反転
いまの48は全てが逆転している。
思考停止の言葉。秋元康はいつもいつでも既存のものを「壊す」ことが正しいことだと思っている。彼がやっていることは、反転反転の連続だ。
アイドルが「特別な存在」だった時代に、「素人っぽさ」が売りのおニャン子を作る。「メディア依存」だったおニャン子の逆に「劇場中心」のAKBを立ち上げる。「個性主義」のAKBの逆をいって、「全体主義的」なSKEを立ち上げる。AKBの「下品さ」(それは必要な下品さだったのだけれど)の裏をいって、「上品」な乃木坂を立ち上げる。
「大人」の雰囲気を漂わせる(後期)乃木坂の逆をいって、「厨二病的」な世界観の欅坂を立ち上げる。「脱アイドル」を売りにしていた欅坂から、「王道アイドル路線」の日向坂を独立させる。総選挙を持ち「ポピュリズム」のAKBに対して、著名人が独断で選考する「選民思想」のラストアイドルを立ち上げる。「恋愛禁止」という体の48/46に対して、「恋愛OK」のSDN、さらにはコインロッカーズ…などなど。

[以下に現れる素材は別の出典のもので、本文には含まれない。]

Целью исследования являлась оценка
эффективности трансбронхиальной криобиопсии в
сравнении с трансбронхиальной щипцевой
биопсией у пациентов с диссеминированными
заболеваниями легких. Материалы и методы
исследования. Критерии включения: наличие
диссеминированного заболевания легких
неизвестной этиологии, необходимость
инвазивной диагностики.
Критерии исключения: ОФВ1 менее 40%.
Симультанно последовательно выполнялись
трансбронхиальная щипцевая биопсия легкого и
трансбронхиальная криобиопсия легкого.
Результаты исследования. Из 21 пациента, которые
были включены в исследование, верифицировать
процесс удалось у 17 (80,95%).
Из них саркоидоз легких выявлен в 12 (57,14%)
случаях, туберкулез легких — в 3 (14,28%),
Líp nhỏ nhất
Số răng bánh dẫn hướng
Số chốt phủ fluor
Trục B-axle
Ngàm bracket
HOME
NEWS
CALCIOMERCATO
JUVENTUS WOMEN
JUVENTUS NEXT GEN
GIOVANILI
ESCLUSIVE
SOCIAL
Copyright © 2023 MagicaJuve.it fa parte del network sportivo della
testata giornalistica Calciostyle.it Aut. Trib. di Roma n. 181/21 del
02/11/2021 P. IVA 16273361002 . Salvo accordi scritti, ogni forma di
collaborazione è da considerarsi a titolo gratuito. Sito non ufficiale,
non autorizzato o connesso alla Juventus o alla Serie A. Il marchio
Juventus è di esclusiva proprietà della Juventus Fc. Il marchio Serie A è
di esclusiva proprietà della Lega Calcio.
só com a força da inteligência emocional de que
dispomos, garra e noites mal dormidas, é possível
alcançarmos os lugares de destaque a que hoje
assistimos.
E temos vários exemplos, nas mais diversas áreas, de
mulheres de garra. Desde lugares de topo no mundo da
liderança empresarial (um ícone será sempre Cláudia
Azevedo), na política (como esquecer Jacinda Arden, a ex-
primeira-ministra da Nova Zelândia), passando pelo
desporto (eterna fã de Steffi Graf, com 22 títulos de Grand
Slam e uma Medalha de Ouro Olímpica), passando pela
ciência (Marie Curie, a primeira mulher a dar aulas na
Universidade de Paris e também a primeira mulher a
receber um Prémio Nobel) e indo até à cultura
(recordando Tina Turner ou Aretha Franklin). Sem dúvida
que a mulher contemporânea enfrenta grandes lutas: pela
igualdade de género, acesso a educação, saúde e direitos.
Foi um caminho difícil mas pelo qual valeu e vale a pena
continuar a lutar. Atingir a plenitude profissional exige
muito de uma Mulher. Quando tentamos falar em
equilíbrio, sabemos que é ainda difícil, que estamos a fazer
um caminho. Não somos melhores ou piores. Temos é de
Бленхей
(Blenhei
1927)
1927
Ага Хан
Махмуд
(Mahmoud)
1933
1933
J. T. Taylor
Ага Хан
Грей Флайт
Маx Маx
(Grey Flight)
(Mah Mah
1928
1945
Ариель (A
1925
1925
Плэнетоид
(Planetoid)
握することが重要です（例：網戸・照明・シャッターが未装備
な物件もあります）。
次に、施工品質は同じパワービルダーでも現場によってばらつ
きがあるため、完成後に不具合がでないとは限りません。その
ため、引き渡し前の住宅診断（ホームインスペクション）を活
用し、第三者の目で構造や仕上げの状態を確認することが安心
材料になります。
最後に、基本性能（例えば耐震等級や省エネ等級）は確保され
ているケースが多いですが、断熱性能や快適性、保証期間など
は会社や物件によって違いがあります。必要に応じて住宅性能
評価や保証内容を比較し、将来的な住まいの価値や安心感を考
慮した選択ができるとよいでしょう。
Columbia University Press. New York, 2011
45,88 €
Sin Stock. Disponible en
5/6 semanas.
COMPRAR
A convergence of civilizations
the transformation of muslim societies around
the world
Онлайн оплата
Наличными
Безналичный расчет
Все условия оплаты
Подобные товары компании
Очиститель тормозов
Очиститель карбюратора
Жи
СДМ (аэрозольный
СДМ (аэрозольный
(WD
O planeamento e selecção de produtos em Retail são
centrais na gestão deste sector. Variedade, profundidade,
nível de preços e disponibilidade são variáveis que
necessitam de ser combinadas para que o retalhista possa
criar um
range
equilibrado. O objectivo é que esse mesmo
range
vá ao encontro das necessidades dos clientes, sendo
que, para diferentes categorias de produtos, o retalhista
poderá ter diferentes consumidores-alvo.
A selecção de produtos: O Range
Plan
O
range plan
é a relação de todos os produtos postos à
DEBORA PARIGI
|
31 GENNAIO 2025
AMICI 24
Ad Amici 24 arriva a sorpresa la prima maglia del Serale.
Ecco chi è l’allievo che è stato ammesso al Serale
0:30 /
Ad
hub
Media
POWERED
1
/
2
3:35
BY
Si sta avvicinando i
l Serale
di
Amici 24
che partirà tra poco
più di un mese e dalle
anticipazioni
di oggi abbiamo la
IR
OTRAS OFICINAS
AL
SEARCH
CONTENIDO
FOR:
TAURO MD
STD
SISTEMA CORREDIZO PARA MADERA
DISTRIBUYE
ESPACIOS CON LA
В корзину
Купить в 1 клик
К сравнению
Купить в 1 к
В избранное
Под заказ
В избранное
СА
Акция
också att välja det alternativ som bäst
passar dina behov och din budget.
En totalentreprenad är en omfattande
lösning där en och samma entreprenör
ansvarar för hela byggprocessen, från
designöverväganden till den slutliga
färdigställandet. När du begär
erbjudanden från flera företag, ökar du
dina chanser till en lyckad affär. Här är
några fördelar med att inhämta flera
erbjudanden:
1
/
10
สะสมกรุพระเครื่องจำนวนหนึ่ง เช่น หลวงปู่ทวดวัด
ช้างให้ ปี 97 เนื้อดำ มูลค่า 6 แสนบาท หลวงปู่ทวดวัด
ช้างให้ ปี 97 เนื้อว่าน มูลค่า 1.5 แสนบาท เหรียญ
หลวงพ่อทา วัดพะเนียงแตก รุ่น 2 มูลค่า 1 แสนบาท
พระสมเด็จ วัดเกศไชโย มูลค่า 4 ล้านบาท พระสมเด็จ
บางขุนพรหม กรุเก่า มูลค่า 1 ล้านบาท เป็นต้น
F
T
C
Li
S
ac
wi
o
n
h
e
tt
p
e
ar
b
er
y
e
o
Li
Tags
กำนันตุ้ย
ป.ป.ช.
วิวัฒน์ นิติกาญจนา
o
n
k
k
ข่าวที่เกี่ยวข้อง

裏、その裏、そのまた裏…と、自分が作ったものを次々と否定していくのが秋元康のやり方だ。彼は既存のグループに興味を持ち続けられず、すぐに飽きてしまう。次々と新しいグループを立ち上げて、当たればよし、当たらなくても(本人には)大してダメージはない。ぶつかっては方向が変わるチョロQみたいなもんで、そこに大して意味はないんだろう。既存のものの破壊が自己目的化している。
秋元康はいつもいつでもあの調子で「壊せ」と言う。だけど、当然のことながら、壊して上手くいく場合もあれば、そうじゃない場合もある。僕ら既存グループのファンは、やっぱり思い入れもあるわけで。そういう風に簡単には割り切れない。
たとえば、いつだかの大組閣。それが必要だった理由も分かるけれど、あそこで「チームC」(2代目高柳チームK2)が壊れてしまった。あれほど上手くいっていたチームは48史上でも珍しかったのに。秋元康の前では、あらゆるものが壊される。石も宝石も、草も花も関係なく。
たとえばSTU。あれほど上手くいっていたグループがあっという間に壊れてしまった。「わざと」アイドルに詳しくない外部の人間を演出に呼んで既存の公演を壊そうとした。でも、所詮はやる気のないアイドル素人の浅知恵。結局、壊れたのはSTUというブランドだけ。あれほど繊細で美しかったSTUが…ね。
僕は壊すべきでないものがあると思っている。温故知新、文化になるためには既存のものを否定しているだけじゃダメなんだ。サッカーを否定してラグビーが生まれた。でも、それじゃあサッカーは不要なものになったか? 答えはNoだ。ラグビーが生まれたあとも、サッカーを愛する人がそれを守り続け(時には改革を行い)いまでも多くの人々に愛されている。
僕は…48にはそういうグループであってほしいと願っている。いや…そう願っていた。